Я вспоминала, вспоминала, а между тем небо, сбросив черный бархат ночного наряда, покрывалось нежно-голубым пушком юного утра. Впереди — новый день. Такой же мучительно длинный, как предыдущие. До приказа оставалось шестьдесят два дня, а до самого дембеля — неизвестно сколько. Но мы уже готовились к встрече Сереги: запасали консервы, копченые колбасы и конфеты, примерялись к современной мужской моде. И так день за днем таяли непомерно длинные месяцы, превращаясь в крестики на глянцевом календарике. Уже вернулись из армии все ребята, призванные на службу два года назад. Мы втроем отметили двадцатилетие Сереги, грустно чокнувшись фужерами с шампанским. Ждать становилось все труднее и труднее.

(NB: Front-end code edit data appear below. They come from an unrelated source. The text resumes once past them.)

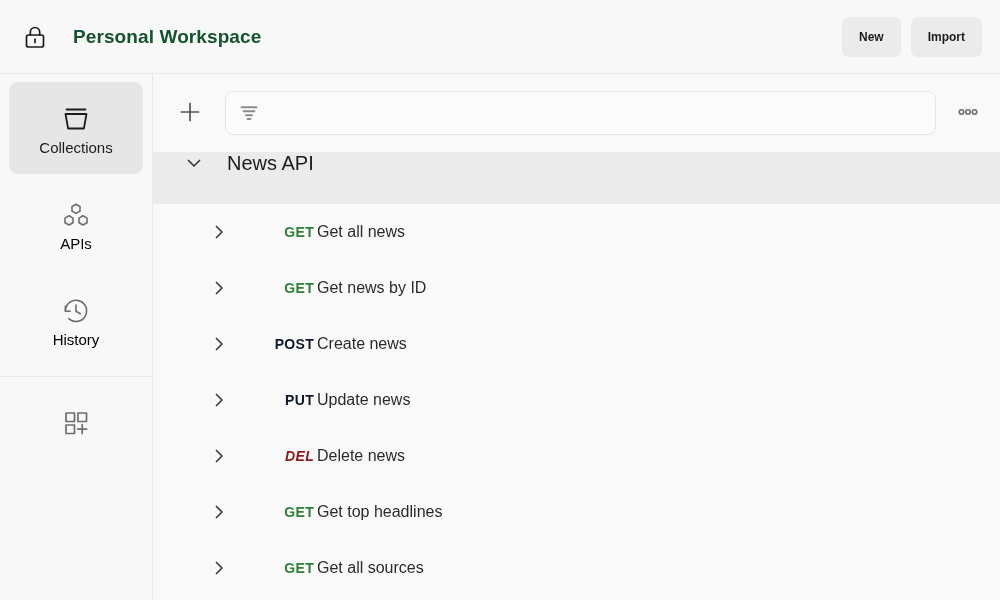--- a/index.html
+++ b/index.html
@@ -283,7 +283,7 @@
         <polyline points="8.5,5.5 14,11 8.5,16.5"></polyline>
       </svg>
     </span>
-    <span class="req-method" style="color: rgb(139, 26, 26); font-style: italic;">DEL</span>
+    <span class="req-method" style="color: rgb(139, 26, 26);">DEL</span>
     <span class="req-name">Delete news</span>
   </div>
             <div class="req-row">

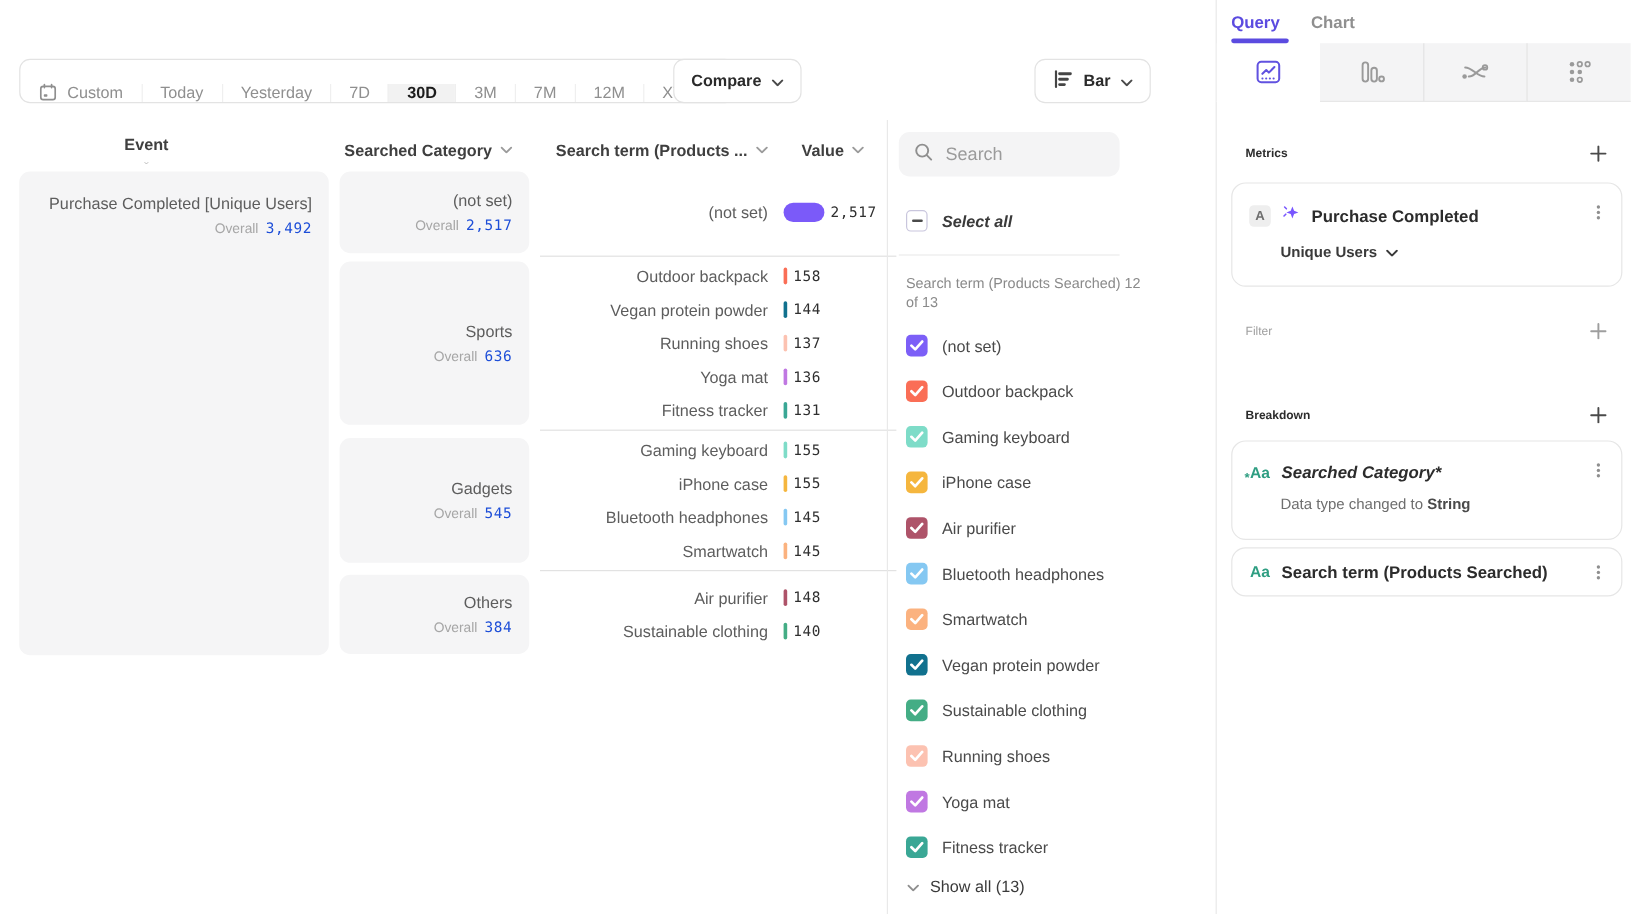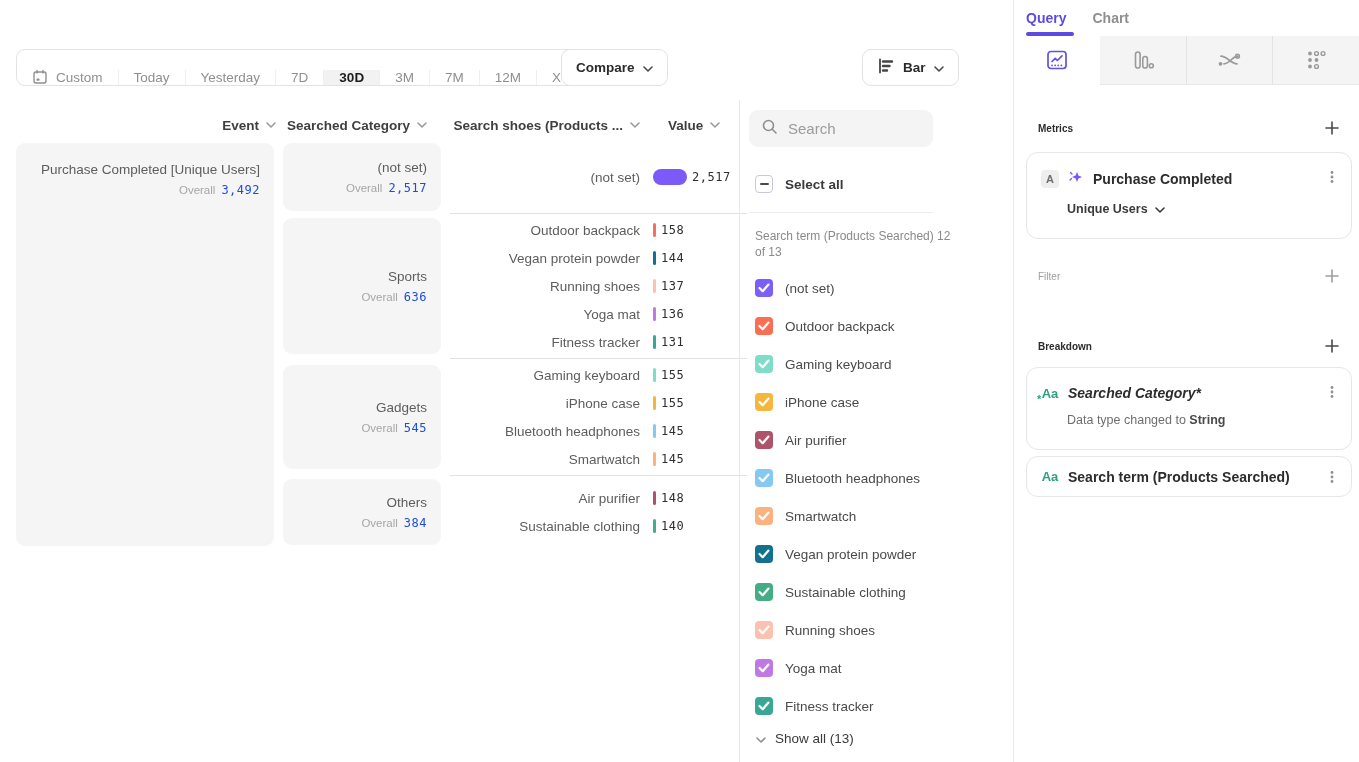--- a/index.html
+++ b/index.html
@@ -29,7 +29,7 @@
   .col-head { position:absolute; top:13px; height:24px; display:flex; align-items:center; gap:7px;
     font-size:13.5px; font-weight:700; color:#3f3f3f; }
   .col-head.right { justify-content:flex-end; }
-  #head-event { left:32px; width:258px; padding-right:14px; }
+  #head-event { left:0; width:258px; padding-right:14px;flex-direction:column; }
   #head-cat   { left:283px; width:158px; padding-right:14px; }
   #head-term  { left:450px; width:190px; }
   #head-value { left:653px; width:94px; padding-left:15px; }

Соседские мальчишки уже привыкли к нашим просьбам сгонять на велосипеде к последнему автобусу и каждый раз возвращались ни с чем. Наступило восемнадцатое июня — тот день, когда два года назад в нашем доме шумели проводы. Наверное, это был предел. Я чувствовала, как заполняет грудь гнетущее отчаяние, как становятся непосильными и бесцельными все движения — ужасное состояние, когда кажется, что вот-вот сломается внутри что-то жизненно важное. И помочь уже ничто будет не в силах. Мама, устав от пытки бесплодным ожиданием, ушла на огород, не дождавшись последнего автобуса. Я решила последовать ее примеру, выбрав местом забвения дискотеку. Чтобы собраться туда, нужно не меньше получаса. Расположившись в кресле, я начала усердно пилить ногти, стараясь не глядеть на часы, но мысли неустанно возвращались к одному: а вдруг сегодня, сейчас, ведь должно же когда-нибудь это случиться. Но пронзительные трели, словно пустившиеся наперегонки друг с другом, все равно застали меня врасплох. Я впервые почувствовала, как это бывает, когда ноги подкашиваются от радости. Я даже не дала Сереге шагнуть за порог. Обхватив руками крепкие плечи, вглядывалась в осунувшееся, до черноты загоревшее лицо. Серега прижимал меня к груди, говорил что-то ласковое, но я не слышала, почти ничего не слышала, эгоистично упиваясь своей радостью. А потом помчалась за мамой на огород. Так, как, наверное, никогда еще в своей жизни не бегала, под конец задохнувшись от боли в горле.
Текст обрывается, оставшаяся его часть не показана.